Surely this could just be an exemption? If you have a medical device (not just low blood sugar devices) that uses a phone then you can keep your phone.

> When your watch detects a serious fall or a heart abnormality your phone calls emergency services.

I'm curious how far your phone can be away from your watch for this to still work?

Regardless, most kids aren't far away from others so a serious fall probably isn't a big risk since the kids nearby can get a teacher or some other adult.

> You use your phone to let the dog walker in, check the camera to see if you turned off the garden hose or left it running

Are these things that kids need to do?

> use it to find your lost wallet/keys/bag, etc

Seems like a kid could go to the office and the school can provide the phone to them for a while.

Also, kids were able to get by without using a phone to find their wallets for centuries. It might do a kid some good to walk around the school and get exercise.

Indeed. There are plenty of things that I will teach my kids are not worth the downsides.
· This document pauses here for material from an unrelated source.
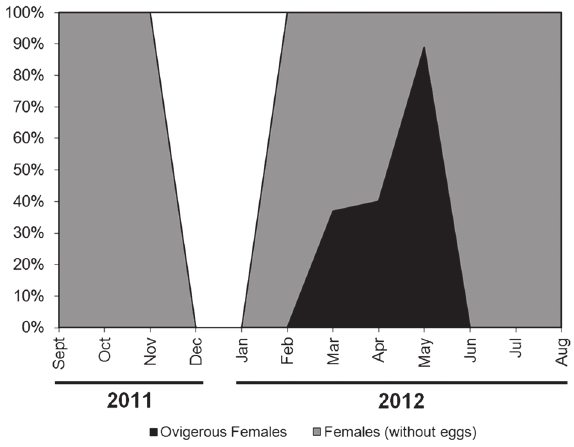
Figure 3. Ucides cordatus (Linnaeus, 1763). The relative frequencies of females (ovigerous and non-ovigerous) captured monthly in the mangroves of the Joanes River, Lauro de Freitas Municipality (Bahia State, Brazil) between September 2011 and August 2012. In December and January, the crab-catchers were not available.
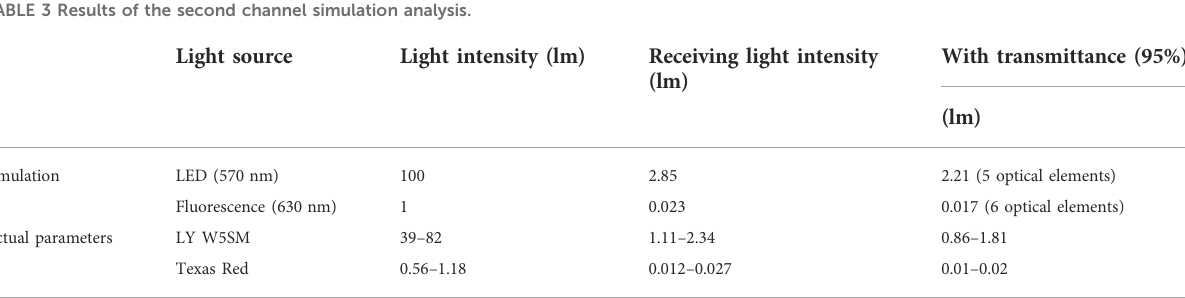
TABLE 3 Results of the second channel simulation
As for your medical examples - those devices work fine without a smartphone. Certifying a medical device that includes the user's smartphone as a key part of the therapy is very challenging, and avoided if possible.

If your argument if "that's how it was in my day" then it's not very convincing.
I guess I just don't share the sentiment that giving every child in a classroom unfettered access to content designed to distract them while a teacher is trying to teach the class is a good thing. I'm having difficulty understanding why you'd need to be convinced that it isn't.
I have two teenagers and it doesn't sound like it's a huge problem. And attempts to stifle phone usage (yondr pouches) are just creating friction. Maybe having a phone out is very obvious but kids have been doodling, daydreaming, talking and passing paper notes forever. If the downside of phones was so overwhelmingly obvious we wouldn't have such a dearth of measurable evidence.
This was my experience. My guess some combination of teachers losing control and being under pressure from helicopter parents led to either policy change or their looking the other way.
They might not have been allowed before. This is a law that prohibits them. Many schools prohibit phones as a matter of policy.
Same when my kids were in school.
Because Columbine.
Parents.
And the PTA + Administrators not willing to back teachers when they needed to be backed.
On Sept 11, 2001, I remember parents freaking out and pulling kids out of school. After that, parents were giving kids phones earlier for safety reasons.
As a parent, I recognize safety impulses.

But I also recognize the usefulness of my being a first responder, even with some training, is negligible to negative.